=== Exercise instructions ===
Exclude the pictures; give every entry again exactly as written.

=== Material shown ===

※ ※ ※

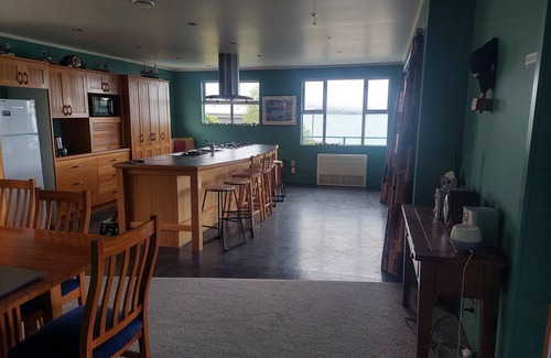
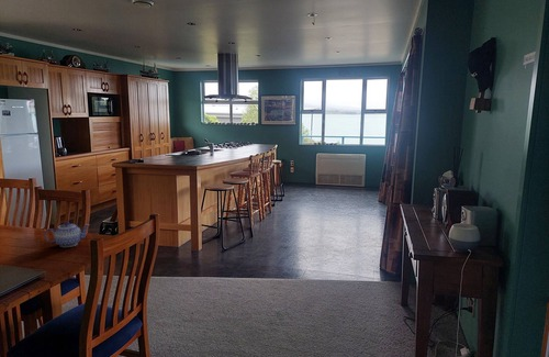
+ teapot [43,221,90,248]
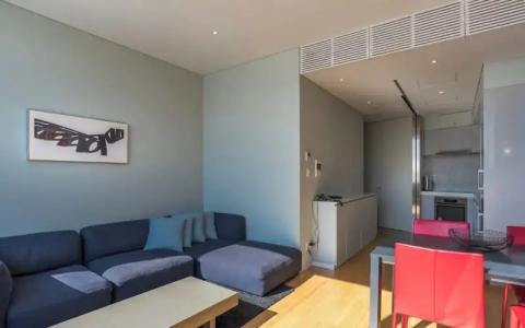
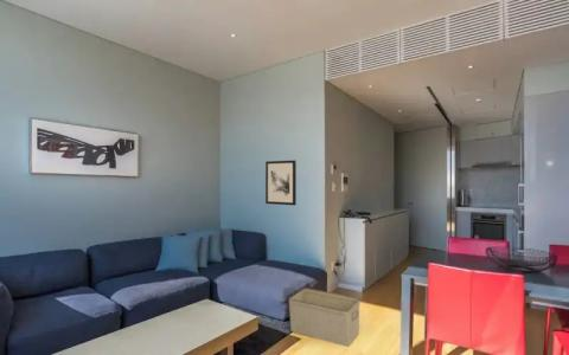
+ wall art [264,160,298,206]
+ storage bin [287,286,362,348]
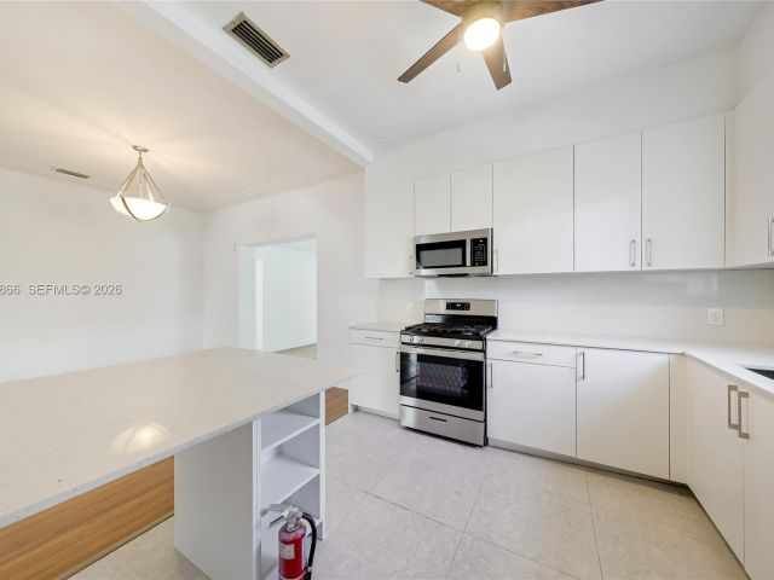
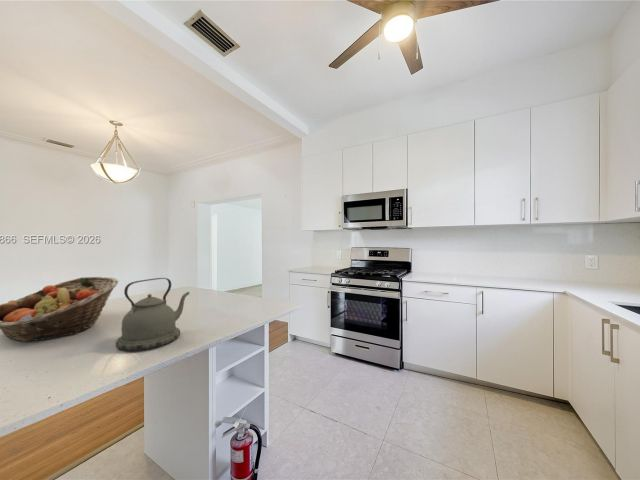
+ fruit basket [0,276,120,342]
+ kettle [115,277,190,352]
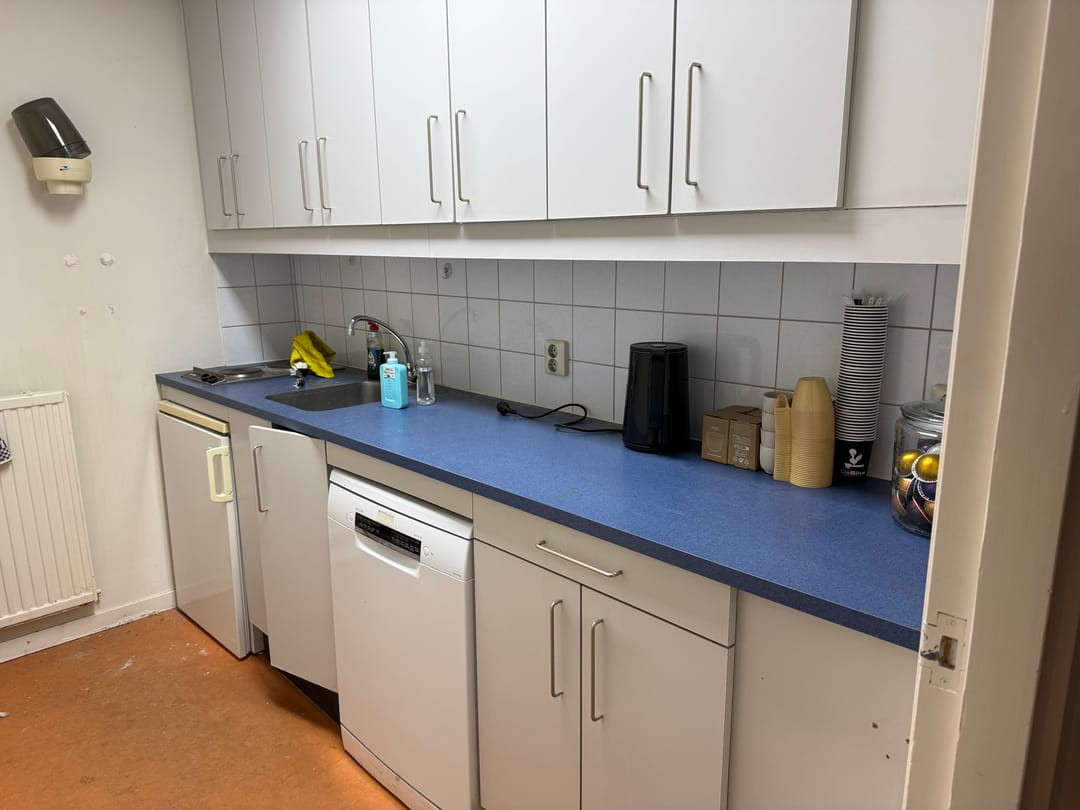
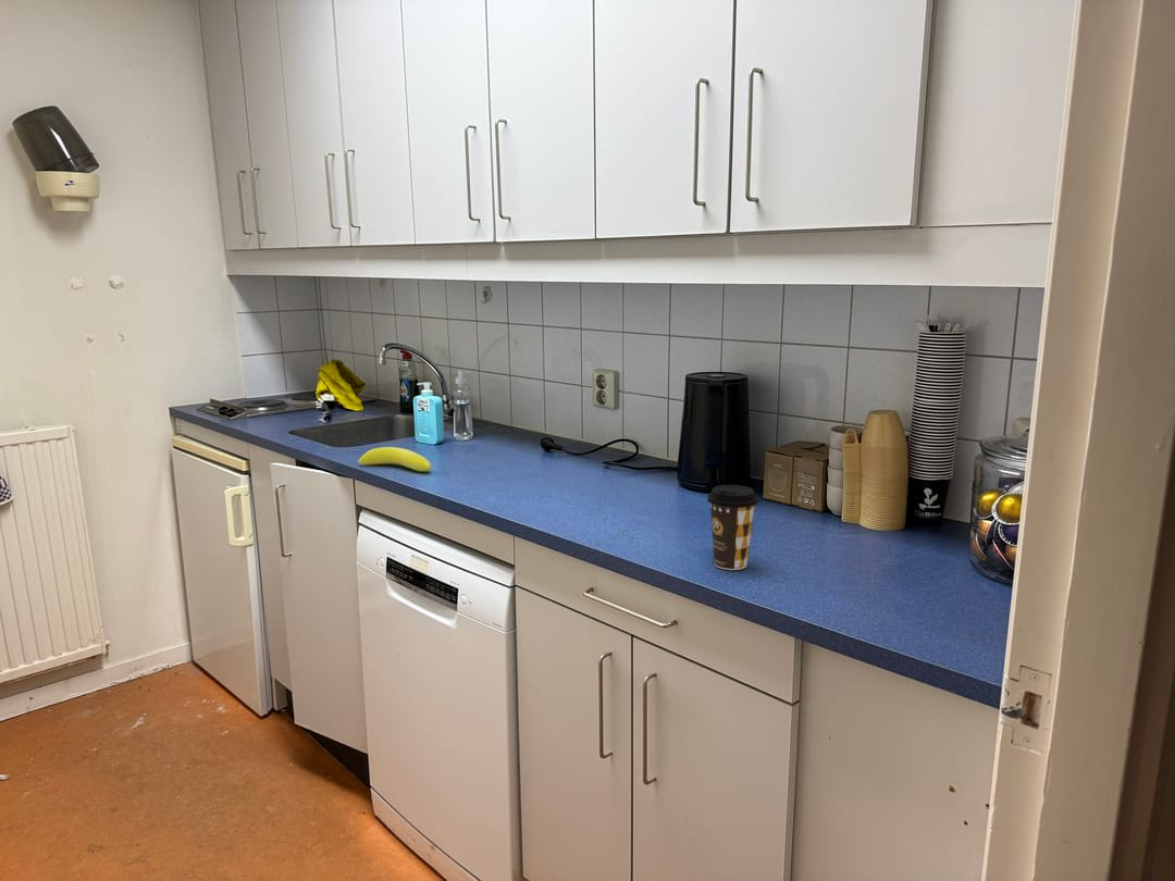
+ banana [357,446,432,472]
+ coffee cup [706,484,759,571]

※ ※ ※

=== Response to the exercise ===
+ teapot [43,221,90,248]
+ wall art [264,160,298,206]
+ storage bin [287,286,362,348]
+ fruit basket [0,276,120,342]
+ kettle [115,277,190,352]
+ banana [357,446,432,472]
+ coffee cup [706,484,759,571]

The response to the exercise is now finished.